Es un dilema muy grande, casi un laberinto, con muchos niños como yo, pero además los hay mayores que dan miedo, y son muchos profesores, muchos padres, mucha gente, casi no lo entiendo, me cuesta encontrar mi clase, comentar con los demás, entender al profe, y después en las horas de juego en el patio, se me desdibuja todo, es como un bosque plagado de árboles que me impide ver.

Pero cada mañana acudo al gran edificio, que por otra parte cada día se hace más pequeño, lo conozco mejor, lo entiendo mejor, incluso lo domino. Ya tengo amigos me lo paso bien, hago deporte, incluso pertenezco a un equipo que me permite competir fuera del colegio. Ya sé que es el colegio, el edificio, y además conozco a mucha gente, amigos de mis hermanos, a sus compañeros, padres de amigos, la verdad que es un placer muy agradable. Lo único, es que hay que estudiar, y sobre todo aprender a estar.

Así, llega el último curso, y con él la despedida, ésta, más entrañable y dolorosa, han sido muchos años juntos, y partimos para diferentes facultades y escuelas, motivo de comentario permanente, pero el curso termina y con él “él hasta otra”, aunque es probable que nos sigamos viendo en vacaciones.

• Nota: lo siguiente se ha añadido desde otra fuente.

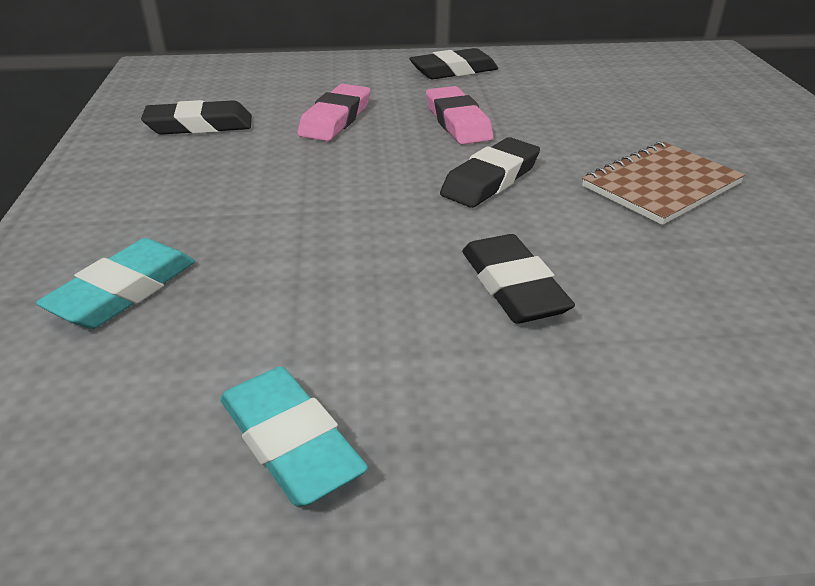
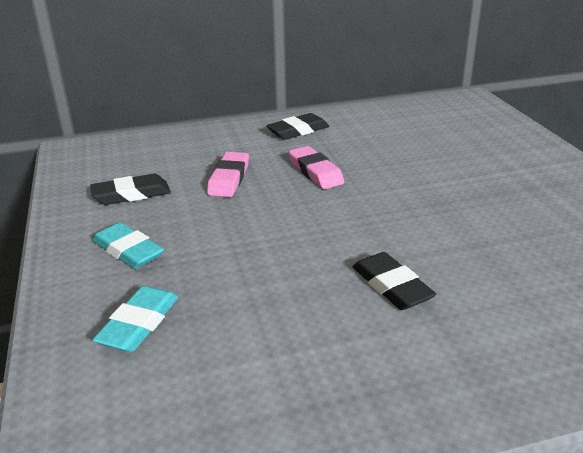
camera: 10 degrees left, 5 degrees down
turquoise eraser [220,366,368,507] -> turquoise eraser moved to [92,222,164,269]
black eraser [440,137,540,208] -> none
brown notebook [582,141,745,225] -> none

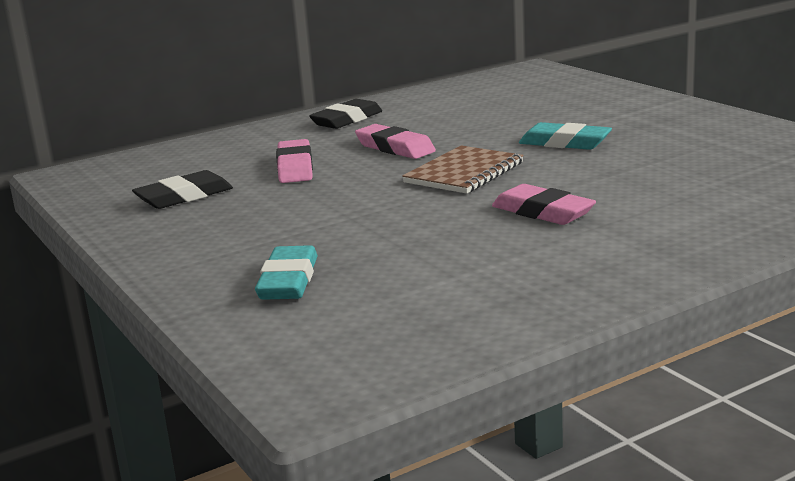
camera: 15 degrees left, 10 degrees down
turquoise eraser [92,222,164,269] -> turquoise eraser moved to [519,122,612,150]
black eraser [353,252,436,310] -> pink eraser [492,184,596,225]
none -> brown notebook [402,146,524,194]

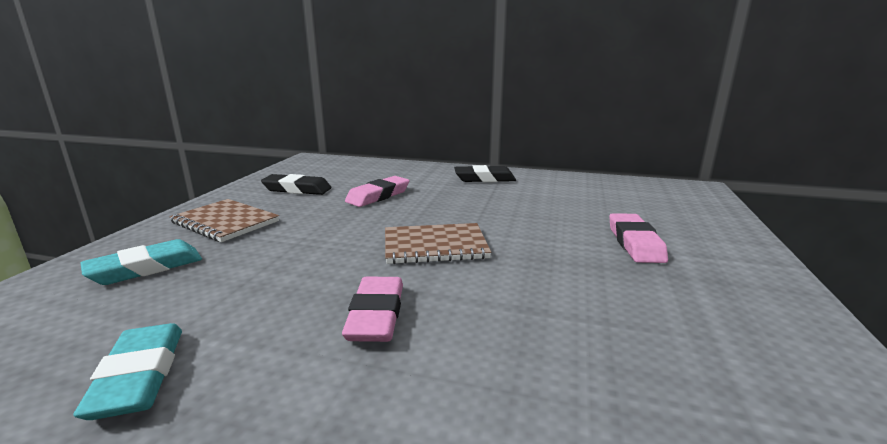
camera: 45 degrees right, 0 degrees up
pink eraser [355,124,436,159] -> pink eraser moved to [609,213,668,263]
turquoise eraser [519,122,612,150] -> turquoise eraser moved to [73,323,182,420]
none -> brown notebook [169,199,279,242]

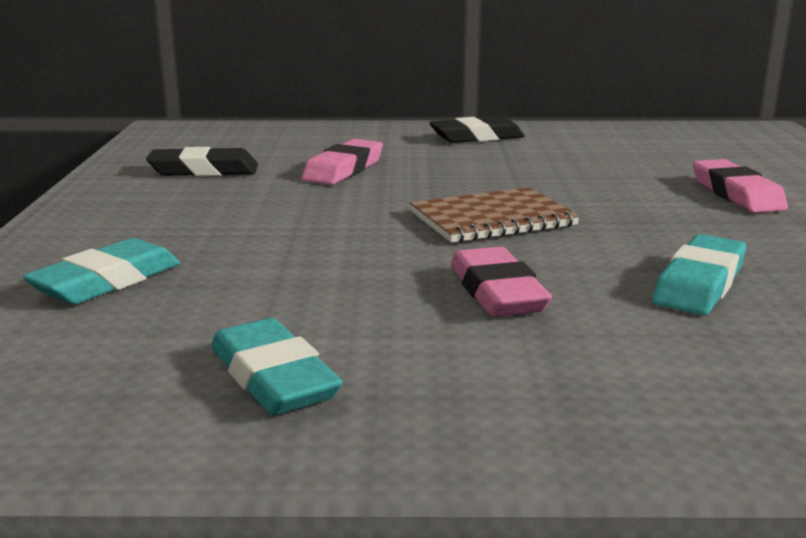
camera: 15 degrees left, 0 degrees up
brown notebook [169,199,279,242] -> none
none -> turquoise eraser [653,234,746,315]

Llega la escuela superior, facultad o formación profesional, donde nuestras visiones son diferentes, hemos cambiado, con lo que la forma de comunicación y de ser con los otros es más comedida, y selectiva. Ya no somos grupos numerosos, somos dos o tres, los que compartimos, conectamos, y discutimos, como transitar por este mundo, cómo responder a cada situación de peligro, como salvar los diferentes obstáculos. Nos damos ánimos y esperanzas, nos solidarizamos, creamos íntimas amistades, compartimos casi todo desde el afecto y la fidelidad, incluso nace alguna pareja cuya simpatía afecto y amor, es un acicate que suaviza el sufrimiento.

Pero lo de siempre, llega una nueva despedida, y terminamos los más en otros mundos, somos titulados, lo que hemos pasado, que felicidad, que gusto, que placer tan infinito, quizás el mayor de los placeres. Ha sido un largo esfuerzo, y por fin llega el final y con ello un nuevo rumbo, y muchos de ellos viajando en grupos de dos, poniendo las bases de la generación de nuevas vidas.

Otras despedidas más dolorosas, nos llegan con la expulsión del puesto de trabajo, si bien es cierto que cada día es menos frecuente, por la escasez y singularidad del mismo. La despedida de la familia, previa a formar la propia ya no tiene nada de singular, se da una continuación entre ambas, tras la que sucede una elección, es todo una continuidad, normalmente no se observa un tránsito explícito.

Y la despedida final, que merece capítulo aparte, es además de definitiva, en ocasiones traumática, al haber sido desvirtuada, pues formando parte de la vida, la sentimos lejana y ajena y la escondemos, la arrinconamos, cuando en realidad supone un hasta luego, y además nadie se va jamás del todo, quedan aquí sus recuerdos y sus genes.